Nevin predicted that next year there will be a dramatic change in the pricing levels for the newer units. Up until now, with many of the properties being converted consisting of older units, the prices have tended to be less than $300,000. He expects that to change.

"Instead of the low $200,000s, you are going to see prices in the $400,000s to $500,000s. This is an effort to get the first-time young professional buyer," Nevin said.

Some very expensive land was purchased from downtown San Diego to Oceanside.

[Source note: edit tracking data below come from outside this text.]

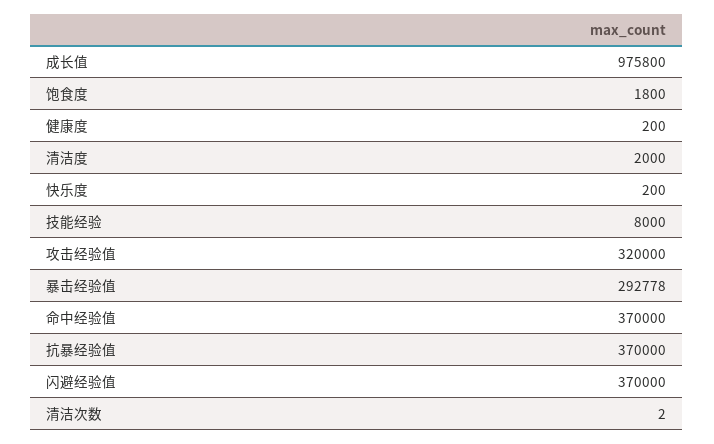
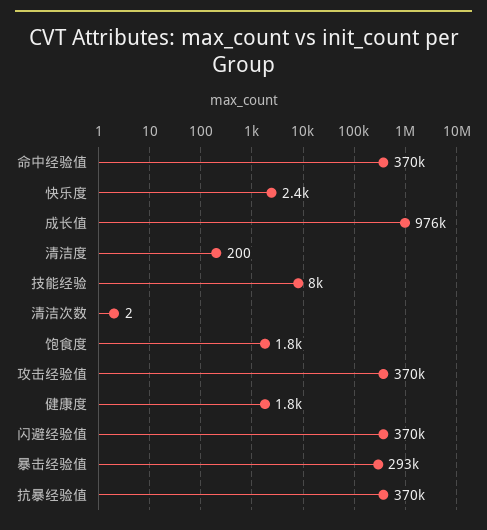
  {
    "成长值": 975800,
    "饱食度": 1800,
-   "健康度": 200,
+   "健康度": 1800,
-   "清洁度": 2000,
+   "清洁度": 200,
-   "快乐度": 200,
+   "快乐度": 2400,
    "技能经验": 8000,
-   "攻击经验值": 320000,
+   "攻击经验值": 370000,
    "暴击经验值": 292778,
    "命中经验值": 370000,
    "抗暴经验值": 370000,
    "闪避经验值": 370000,
    "清洁次数": 2
  }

In Oceanside a CityMark Development entity just paid $14 million to acquire five vacant blocks totaling 5.12 acres in the midst of Oceanside's downtown area intended to become a significant piece of a mixed-use village.

In downtown San Diego, much of the land that has been bought is being planned for high-rise residential.

In October a 50,000-square-foot portion of a 60,000-square-foot block bounded by A and B streets and Eighth and Ninth avenues was sold for $18 million with a high-rise residential tower planned.

Another 50,000-square-foot section of a 60,000-square-foot downtown San Diego block bounded by West Beech and Ash streets and Pacific Highway and California Street was sold for $11,885,000 to a partnership of Intergulf Development and Lennar Communities. The new ownership plans to refurbish the historic structure and build a 180-unit luxury condominium.

Another important land sale happened in Carlsbad with the sale of a 132-acre portion of the Bressi Ranch for $28,772,000. The land will be used for office and light industrial development.

On the industrial side, the 210,688-square-foot research and development/office building at 2051 Palomar Airport Road in Carlsbad was sold for $23.25 million last February.

Most of the retail property sales of 2004 were of a smaller nature, but there were some notable exceptions.

In October Felicita Town Centre, a 126,502-square-foot retail center at 1805-1895 Centre City Parkway in Escondido was sold for $26.5 million. The center is anchored by Major Market, Trader Joe's, Rite Aid, Blockbuster and Escondido Golf.